Последние отсветы театра на идише

У персонажей «Дрейфуса…» уже другие представления. Будучи еврейскими актерами, они, подобно близкому другу Кафки Леви, о котором Кафка пишет в своих дневниках, пришли на сцену театра прямо из религиозной еврейской школы. Продолжая жить в местечке, они вместе с тем существуют уже в современном мире и на себе испытывают его потрясения. Каждый из них по-своему представляет себе Дрейфуса и по-своему к нему относится, проецируя на свои представления собственное видение мира и собственные ожидания. Жителям еврейского городка тридцатых годов фигура Дрейфуса видится неоднозначной. Исполнителю роли Дрейфуса и его товарищам она представляется двойственной: капитан с одной стороны, еврей — с другой. По отдельности обе грани понятны, но соединение их в одном персонаже немыслимо для этих евреев-антимилитаристов.

Актеры репетируют пьесу, но ей не суждено быть сыгранной, ибо движение жизни окажется сильнее событий театральных. Автор пьесы и режиссер Морис бросит свою затею — не потому, что не получит от нее художественного удовлетворения, но потому, что его ждет другая затея — политическая. В письме, которое он напишет своим бывшим актерам в 1931 году, Морис объявит, что отказывается воскрешать прошлое в художественных целях и предпочитает включиться в пролетарскую революцию. Забвение религии ради пролетарской революции было одним из распространенных путей для тысяч евреев в Восточной Европе. Морис меняет иллюзии артистические на иллюзию иного свойства: ту, достижение которой делает возможным большевистская революция.

Взгляд Жан-Клода Грюмбера на последних представителей театра, блиставшего по всей Европе в двадцатые годы, в значительной степени совпадает с комментариями Кафки по поводу труппы его друга Леви, который познакомил его с театром на идише в 1911 году в заднем помещении некоего кафе, обладавшего сомнительной репутацией. Та же нежность с долей иронии по поводу наивности театральных эффектов, тот же сочувственный взгляд, окрашенный «жалостью, которую мы испытываем к этим прекрасным актерам, которые не только ничего не зарабатывают, но даже и должной благодарности и заслуженной славы не получают». И совершенно очевидно — как для Кафки, так и для Жан-Клода Грюмбера, — что это сочувствие вызвано, как пишет Кафка, «печальной судьбой стольких благородных помыслов, наших, прежде всего».
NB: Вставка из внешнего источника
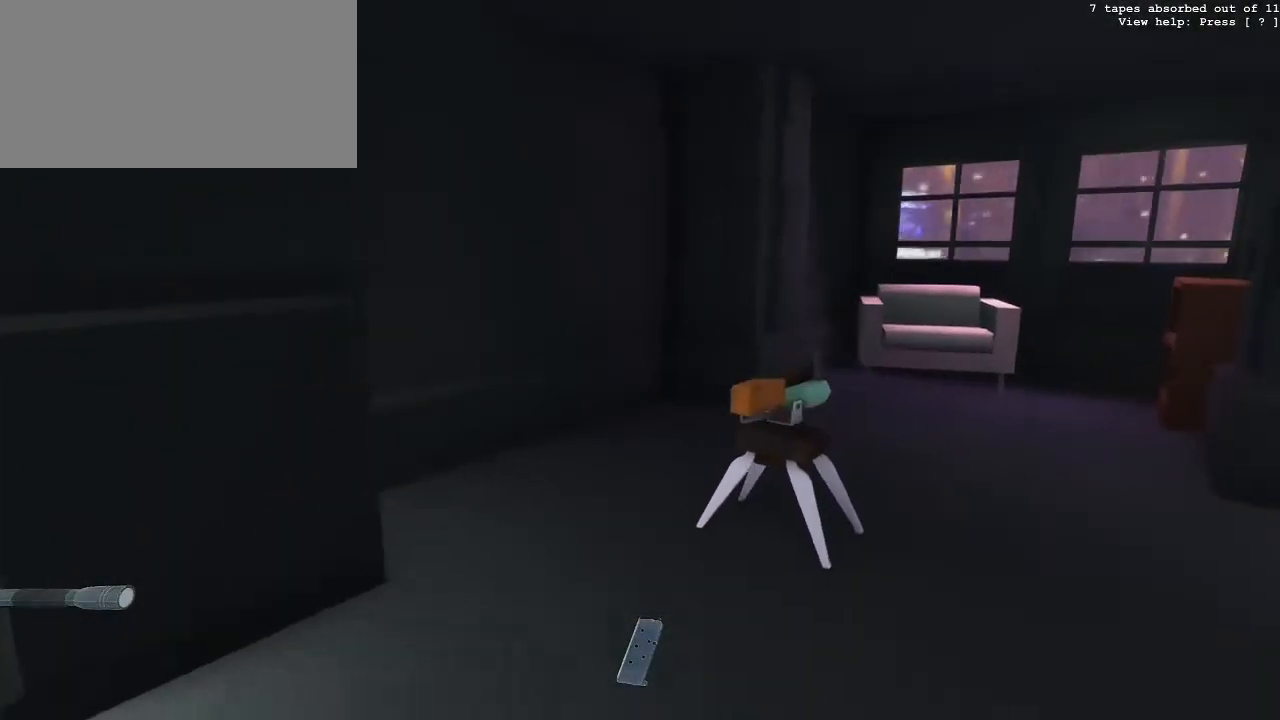
{"keys": ["a", "w"], "mouse": [], "events": [[50, "d", "up"], [283, "w", "down"], [383, "a", "down"]]}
В начале тридцатых годов театр на идише осужден на вымирание: в Советском Союзе, где вот уже несколько лет как торжествует тоталитаризм, он становится предметом сталинского недоверия. Подспудное присутствие этой мысли в пьесе Жан-Клода Грюмбера как раз и придает ей актуальность и убедительность. Дело в том, что в 1974 году, когда был написан «Дрейфус…», многие интеллектуалы во Франции еще продолжали верить в благотворность социализма в СССР. Проницательность Жан-Клода Грюмбера позволяет нам усмотреть в самой драматургической конструкции его пьесы «истоки иллюзии», явление, которое проанализирует Франсуа Фюре двадцать лет спустя. Истребление еврейской культуры в Советском Союзе — пока что непризнанный факт, точно так, как остается неизвестным огромное влияние театра на идише в двадцатые годы, в период поиска новых форм. В «Дрейфусе…» содержатся отголоски этих проблем, тем более важные, что в семидесятые годы наблюдается явное возрождение надежд и иллюзий, связанных со способностью театра повлиять на преобразование общества и изменение жизни. И эти ожидания и надежды семидесятых придают особый смысл размышлениям всех персонажей «Дрейфуса…» о роли театра.

Пространство слова

Не может существовать никакая театральная конструкция, будь то пьеса или спектакль, если в ней не создано пространство, где бы слово и действие стали значимыми. Сцена лишь тогда рождает напряженность мысли и самый смысл, когда между персонажами всерьез завязываются отношения. Так театр включает в игру весомость слова, адресованного Другому. Масштабность этого слова и ответственность людей по отношению друг к другу — характерная особенность «Ателье» и «Свободной зоны».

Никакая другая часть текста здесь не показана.